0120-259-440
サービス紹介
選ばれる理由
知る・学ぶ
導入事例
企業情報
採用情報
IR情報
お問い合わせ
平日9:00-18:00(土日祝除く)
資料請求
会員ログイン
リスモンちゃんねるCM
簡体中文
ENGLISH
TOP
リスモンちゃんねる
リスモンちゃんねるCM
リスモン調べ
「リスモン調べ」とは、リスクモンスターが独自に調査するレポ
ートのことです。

**********

• [Required work]
Reproduce the records exactly as they appear.

• [Written answer]
0120-259-440
サービス紹介
選ばれる理由
知る・学ぶ
導入事例
企業情報
採用情報
IR情報
お問い合わせ
平日9:00-18:00(土日祝除く)
資料請求
会員ログイン
リスモンちゃんねるCM
簡体中文
ENGLISH
TOP
リスモンちゃんねる
リスモンちゃんねるCM
リスモン調べ
「リスモン調べ」とは、リスクモンスターが独自に調査するレポ
ートのことです。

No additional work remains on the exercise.